Influência do deputado Mário Júnior pode salvar o Hospital Nair Alves de Souza em Paulo Afonso

Deputado Mário Júnior crédito: Reprodução

Em entrevista à rádio Angiquinho FM na última sexta-feira (20), o deputado federal Mário Negromonte Júnior (PP), não escondeu a sua preocupação com o futuro do Hospital Nair Alves de Souza. “Olha, eu vou falar isso pela primeira vez, se não nos unirmos e colocarmos o Nair como pauta prioritária, poderemos perder o hospital.”
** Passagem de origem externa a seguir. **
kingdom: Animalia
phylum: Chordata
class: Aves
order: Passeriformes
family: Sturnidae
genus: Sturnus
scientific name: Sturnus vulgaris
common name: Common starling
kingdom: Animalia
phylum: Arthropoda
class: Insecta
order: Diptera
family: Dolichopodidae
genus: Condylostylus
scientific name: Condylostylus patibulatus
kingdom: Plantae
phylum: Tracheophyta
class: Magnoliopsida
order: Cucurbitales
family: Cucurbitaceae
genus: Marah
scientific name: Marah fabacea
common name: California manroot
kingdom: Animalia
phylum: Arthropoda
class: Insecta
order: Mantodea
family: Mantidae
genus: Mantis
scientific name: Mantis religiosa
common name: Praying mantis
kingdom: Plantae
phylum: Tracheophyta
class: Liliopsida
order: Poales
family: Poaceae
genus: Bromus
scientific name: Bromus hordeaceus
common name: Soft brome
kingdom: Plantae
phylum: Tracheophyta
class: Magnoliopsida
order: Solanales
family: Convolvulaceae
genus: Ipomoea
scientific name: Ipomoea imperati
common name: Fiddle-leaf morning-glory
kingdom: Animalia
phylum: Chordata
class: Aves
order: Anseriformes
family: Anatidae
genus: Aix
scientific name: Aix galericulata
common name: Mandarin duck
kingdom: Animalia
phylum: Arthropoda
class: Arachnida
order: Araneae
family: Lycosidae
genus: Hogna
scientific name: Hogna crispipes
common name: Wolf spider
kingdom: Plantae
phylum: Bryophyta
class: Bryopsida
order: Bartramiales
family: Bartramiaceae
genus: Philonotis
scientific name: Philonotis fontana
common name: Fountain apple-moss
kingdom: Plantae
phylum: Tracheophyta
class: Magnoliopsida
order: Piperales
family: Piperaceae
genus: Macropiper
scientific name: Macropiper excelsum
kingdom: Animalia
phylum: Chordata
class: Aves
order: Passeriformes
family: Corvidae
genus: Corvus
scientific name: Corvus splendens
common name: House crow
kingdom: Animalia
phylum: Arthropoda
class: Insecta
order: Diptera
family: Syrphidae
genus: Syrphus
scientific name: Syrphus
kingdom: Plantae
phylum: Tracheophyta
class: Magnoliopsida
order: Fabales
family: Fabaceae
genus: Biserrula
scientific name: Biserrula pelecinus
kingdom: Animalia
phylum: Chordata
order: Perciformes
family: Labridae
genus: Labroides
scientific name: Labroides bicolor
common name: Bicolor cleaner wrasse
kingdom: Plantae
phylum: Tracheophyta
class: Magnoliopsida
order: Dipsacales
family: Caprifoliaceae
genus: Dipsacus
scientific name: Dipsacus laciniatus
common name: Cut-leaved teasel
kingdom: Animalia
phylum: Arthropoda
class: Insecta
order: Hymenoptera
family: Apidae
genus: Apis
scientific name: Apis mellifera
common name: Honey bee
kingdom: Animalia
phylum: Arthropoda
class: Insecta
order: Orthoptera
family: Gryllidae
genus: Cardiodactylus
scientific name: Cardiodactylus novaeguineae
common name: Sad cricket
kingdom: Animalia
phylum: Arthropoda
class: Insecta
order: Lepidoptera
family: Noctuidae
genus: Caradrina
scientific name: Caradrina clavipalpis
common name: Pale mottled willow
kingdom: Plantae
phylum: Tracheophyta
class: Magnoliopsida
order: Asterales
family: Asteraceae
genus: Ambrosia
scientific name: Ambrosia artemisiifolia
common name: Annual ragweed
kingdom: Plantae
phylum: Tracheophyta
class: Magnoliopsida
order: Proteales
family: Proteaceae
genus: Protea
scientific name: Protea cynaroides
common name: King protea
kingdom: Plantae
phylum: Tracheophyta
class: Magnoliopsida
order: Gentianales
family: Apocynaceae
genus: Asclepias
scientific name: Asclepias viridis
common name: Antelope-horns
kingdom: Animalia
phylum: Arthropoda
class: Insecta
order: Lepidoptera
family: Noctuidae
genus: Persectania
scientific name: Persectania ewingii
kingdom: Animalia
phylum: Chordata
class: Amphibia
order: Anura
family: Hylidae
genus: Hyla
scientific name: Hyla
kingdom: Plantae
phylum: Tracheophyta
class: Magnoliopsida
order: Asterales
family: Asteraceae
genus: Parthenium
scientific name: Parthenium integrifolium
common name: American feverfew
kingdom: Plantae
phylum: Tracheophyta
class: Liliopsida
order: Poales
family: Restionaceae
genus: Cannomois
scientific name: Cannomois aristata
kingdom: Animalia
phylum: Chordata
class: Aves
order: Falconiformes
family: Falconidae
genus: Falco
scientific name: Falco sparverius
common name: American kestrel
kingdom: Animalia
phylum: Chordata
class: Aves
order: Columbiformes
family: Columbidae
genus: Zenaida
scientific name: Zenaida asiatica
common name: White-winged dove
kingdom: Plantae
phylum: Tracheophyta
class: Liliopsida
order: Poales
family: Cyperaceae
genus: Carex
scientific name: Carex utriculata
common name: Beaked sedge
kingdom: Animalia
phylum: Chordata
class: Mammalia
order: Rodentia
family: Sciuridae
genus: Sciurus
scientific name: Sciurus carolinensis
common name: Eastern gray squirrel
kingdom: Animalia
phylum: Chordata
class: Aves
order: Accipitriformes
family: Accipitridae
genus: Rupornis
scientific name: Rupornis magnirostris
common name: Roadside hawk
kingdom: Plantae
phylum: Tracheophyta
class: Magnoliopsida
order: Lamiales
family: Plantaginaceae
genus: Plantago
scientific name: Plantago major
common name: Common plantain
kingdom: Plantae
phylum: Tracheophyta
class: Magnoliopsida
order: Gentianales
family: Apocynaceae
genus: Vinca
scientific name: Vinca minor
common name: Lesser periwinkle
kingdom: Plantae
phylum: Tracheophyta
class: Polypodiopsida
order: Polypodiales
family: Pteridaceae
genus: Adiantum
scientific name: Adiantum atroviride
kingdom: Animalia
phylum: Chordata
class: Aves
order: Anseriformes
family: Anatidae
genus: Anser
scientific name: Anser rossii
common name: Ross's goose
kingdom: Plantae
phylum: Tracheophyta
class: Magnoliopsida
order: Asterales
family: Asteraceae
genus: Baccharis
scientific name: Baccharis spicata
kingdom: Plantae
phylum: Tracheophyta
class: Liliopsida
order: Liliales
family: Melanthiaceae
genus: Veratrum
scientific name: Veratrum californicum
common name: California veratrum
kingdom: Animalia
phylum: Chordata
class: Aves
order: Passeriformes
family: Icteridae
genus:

O parlamentar se comprometeu em liderar as ações para a manutenção dos atendimentos na unidade, e a seu favor está sua influência no PP tanto na Bahia quanto a nível nacional.

O partido que teve um dos melhores resultados na eleição 2020, elegendo 682 prefeitos contra 498 na passada, está muito próximo do Governo Federal, tanto que em recente entrevista ao jornal Folha de São Paulo, o presidente nacional do Progressistas, o senador Ciro Nogueira sinalizou uma possível filiação de Bolsonaro no PP, “É um desejo enorme. Se nós estamos no projeto político é um sonho ter o presidente no partido.”

Além disso, ainda existe a possibilidade do Progressistas fazer o próximo presidente da Câmara, Arthur Lira (PP-AL), nome praticamente de consenso na sigla, e que também é muito próximo do deputado Negromonte Jr.

Com o PP e o próprio Mário Júnior, fortalecidos em todos os cenários, o deputado deverá usar esses fatores para salvar o Hospital Nair Alves de Souza, que só em 2019 fez quase 100 mil atendimentos, daí a importância em manter pleno o seu funcionamento.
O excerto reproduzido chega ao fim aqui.